= Wolfgang Streitenberger =

Wolfgang Streitenberger (born 2 January 1952 in Vienna, Austria) was a senior official of the European Commission, Brussels. He is an Austrian citizen and worked there until his retirement in January 2017 as a senior Advisor in the Directorate General "Regional and Urban Policy".

==Life==
He studied at Vienna University and at the Sorbonne University, Paris and finished Economics with a M.A. in 1974 and Political Sciences with a PhD in 1975. 1975/76 he attended the College of Europe, Bruges, Belgium, studying "Economics of European Integration". 1976 till 1980 Streitenberger worked as economic researcher at the then-largest Austrian bank, the Creditanstalt-Bankverein. 1981–1984 he was economic editor at the public Austrian television ORF. 1985–1989 he was responsible for media policy and corporate planning in the Directorate General of the Austrian television and broadcasting ORF. 1990 he moved to EXPO VIENNA AG Vienna world exposition company which prepared the twin city world exposition Vienna-Budapest planned for 1995. There he was director for public affairs and spokesperson. Just before the project for this world exposition was stopped by a popular vote in Vienna Wolfgang Streitenberger moved to the Lower Austrian capital city planning corporation in St. Pölten. This corporation planned the development of St. Pölten into a capital of the federal state Lower Austria and also constructed its new cultural and governmental buildings. He was member of the board and responsible for communications, innovation, marketing till end 1994. 1996 Streitenberger was nominated official of the European Commission and entrusted with the post of Head of the European Commission Representation to Austria.

He held this post 6 years till end 2001 and was regularly moved to the European Commission headquarters in Brussels.

In 2002 he worked as an Adviser-Conseiller in Directorate General "Communications", 2003–2010 he was a senior Adviser-Conseiller of the Director General "Information Society and Media", where he dealt with support and promotion for R&D in information and communication technologies.

From 2011 until his retirement in January 2017 he was a senior Adviser-Conseiller in Directorate General "Regional and Urban Policy". In this function he holds numerous speeches all over Europe explaining the EU Regional Policy.

==Works==
As an editor at the economic news desk of the Austrian public TV ORF between 1981 and 1984 he made many contributions to the prime time news programs "Zeit im Bild" and to the economic journal "Schilling", focusing on international finance, banking, development economics. 1987 till 1994 Wolfgang Streitenberger also acted as TV moderator and regularly led TV discussion programs (the one-hour discussions called "Nachtstudio") in the Austrian public TV ORF. He focused on economics, sociology, politics and history. As side activity Streitenberger published numerous articles in several print media like the economic journals "A3-Volt" and "Economy". 1991 till 1994 he acted as editor in chief of the quarterly journal "Stadt im Land". Later, as Head of the EU Representation to Austria, he was for six years editor in chief of the monthly journals "EU Direkt" and the quarterliy "Die Union".
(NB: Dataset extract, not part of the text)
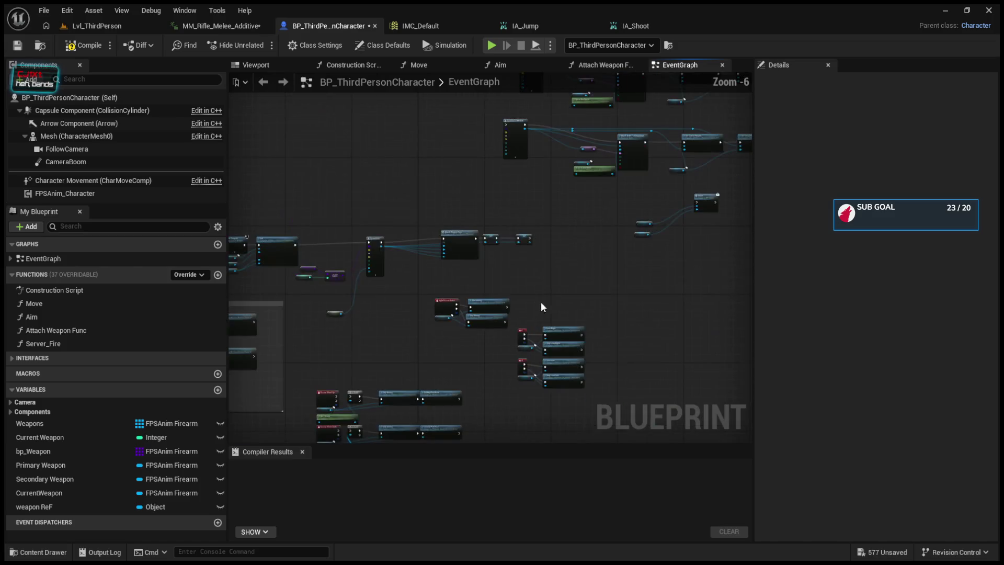
scroll(521, 275, "up", 4)
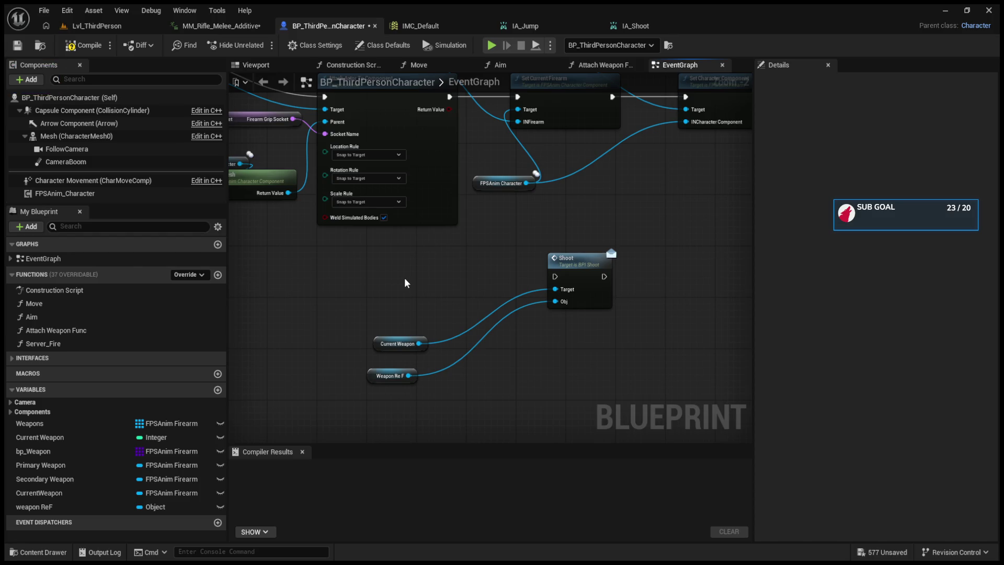
- Paste an IA_Shoot enhanced input event and wire its Triggered output into the Shoot call
key("ctrl+v")
left_click_drag(418, 282, 361, 256)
Streitenberger wrote and published the following books:

Die Geburt Europas, Orac, Wien 1989, ISBN 3-7015-0189-0.

Europastadt St. Pölten, St. Pölten 1992.

Botschafter im eigenen Land, BoD, Norderstedt 2013, ISBN 978-3-7322-5431-6.

as editor: Österreichs Zukunft ist Europa, Signum, Wien 1997, ISBN 3-85436-223-4.

Wolfgang Streitenberger was and is regularly active also as lecturer. 1995–1996 at the Werbeakademie Wien (Academy for Public Affairs) as well as at the Wirtschaftsförderungsinstitute (Business promotion institute) St. Pölten and Linz. 1999–2008 he annually held a Doctoral seminar on European Integration at the Vienna University. 2007–2011 he was lecturer for History of European Integration at the Hoogeschool en Universiteit van Brussel, 2010-2016 he was lecturer on several subjects of "Public Diplomacy" at the "International School for Protocol and Diplomacy" ISPD in Brussels. In his retirement he takes over consultancy work and lecturing related to EU-policies and EU-institutions, in particular EU-regional policy.

Wolfgang Streitenberger is member of a Rotary Club since 1995 and was president of his Club in 2007/2008.

==Awards==

2003 Grosses Goldenes Ehrenzeichen mit dem Stern für Verdienste um die Republik Österreich (= Grand Decoration of Honour in Gold with Star for Services to the Republic of Austria), 2003.

2015 Honorary title "Professor" awarded by the President of Austria and the Minister of Education, for his long-standing public information and communication activities by speeches and publications and by lecturing about the European Union and its policies and institutions.